— Goal of the exercise —
Please reproduce every record exactly as written, leaving out the pictures.

Dataset entries
——
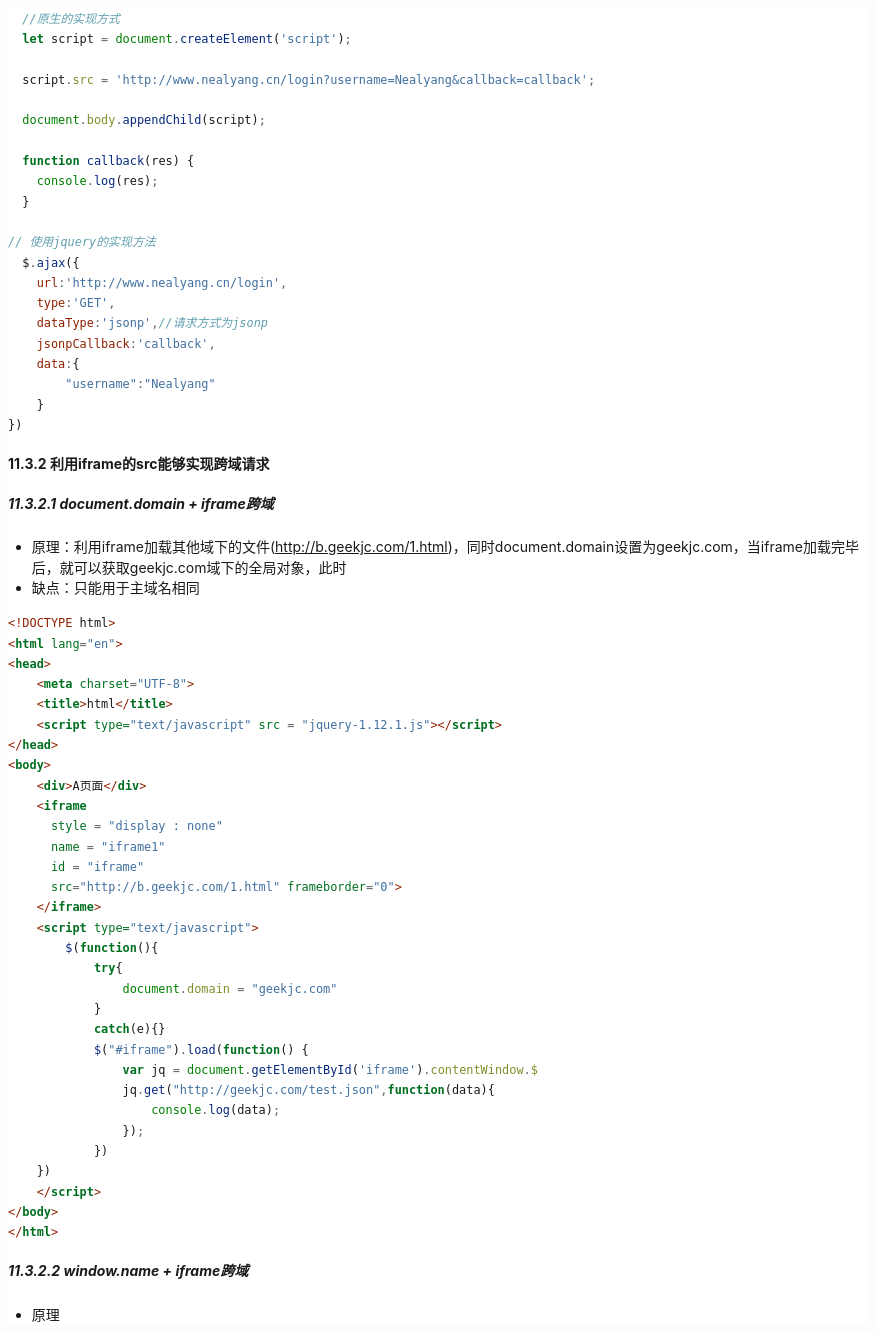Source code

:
 ```javascript
  //原生的实现方式
  let script = document.createElement('script');

  script.src = 'http://www.nealyang.cn/login?username=Nealyang&callback=callback';

  document.body.appendChild(script);

  function callback(res) {
    console.log(res);
  }

// 使用jquery的实现方法
  $.ajax({
    url:'http://www.nealyang.cn/login',
    type:'GET',
    dataType:'jsonp',//请求方式为jsonp
    jsonpCallback:'callback',
    data:{
        "username":"Nealyang"
    }
})
```
#### 11.3.2 利用iframe的src能够实现跨域请求
##### 11.3.2.1 document.domain + iframe跨域
- 原理：利用iframe加载其他域下的文件(http://b.geekjc.com/1.html)，同时document.domain设置为geekjc.com，当iframe加载完毕后，就可以获取geekjc.com域下的全局对象，此时
- 缺点：只能用于主域名相同
```html
<!DOCTYPE html>
<html lang="en">
<head>
    <meta charset="UTF-8">
    <title>html</title>
    <script type="text/javascript" src = "jquery-1.12.1.js"></script>
</head>
<body>
    <div>A页面</div>
    <iframe 
      style = "display : none" 
      name = "iframe1" 
      id = "iframe" 
      src="http://b.geekjc.com/1.html" frameborder="0">
    </iframe>
    <script type="text/javascript">
        $(function(){
            try{
                document.domain = "geekjc.com"
            }
            catch(e){}
            $("#iframe").load(function() {
                var jq = document.getElementById('iframe').contentWindow.$
                jq.get("http://geekjc.com/test.json",function(data){
                    console.log(data);
                });
            })
    })
    </script>
</body>
</html>
```
##### 11.3.2.2 window.name + iframe跨域
- 原理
——
— Answer box —
Source code

:
 ```javascript
  //原生的实现方式
  let script = document.createElement('script');

  script.src = 'http://www.nealyang.cn/login?username=Nealyang&callback=callback';

  document.body.appendChild(script);

  function callback(res) {
    console.log(res);
  }

// 使用jquery的实现方法
  $.ajax({
    url:'http://www.nealyang.cn/login',
    type:'GET',
    dataType:'jsonp',//请求方式为jsonp
    jsonpCallback:'callback',
    data:{
        "username":"Nealyang"
    }
})
```
#### 11.3.2 利用iframe的src能够实现跨域请求
##### 11.3.2.1 document.domain + iframe跨域
- 原理：利用iframe加载其他域下的文件(http://b.geekjc.com/1.html)，同时document.domain设置为geekjc.com，当iframe加载完毕后，就可以获取geekjc.com域下的全局对象，此时
- 缺点：只能用于主域名相同
```html
<!DOCTYPE html>
<html lang="en">
<head>
    <meta charset="UTF-8">
    <title>html</title>
    <script type="text/javascript" src = "jquery-1.12.1.js"></script>
</head>
<body>
    <div>A页面</div>
    <iframe 
      style = "display : none" 
      name = "iframe1" 
      id = "iframe" 
      src="http://b.geekjc.com/1.html" frameborder="0">
    </iframe>
    <script type="text/javascript">
        $(function(){
            try{
                document.domain = "geekjc.com"
            }
            catch(e){}
            $("#iframe").load(function() {
                var jq = document.getElementById('iframe').contentWindow.$
                jq.get("http://geekjc.com/test.json",function(data){
                    console.log(data);
                });
            })
    })
    </script>
</body>
</html>
```
##### 11.3.2.2 window.name + iframe跨域
- 原理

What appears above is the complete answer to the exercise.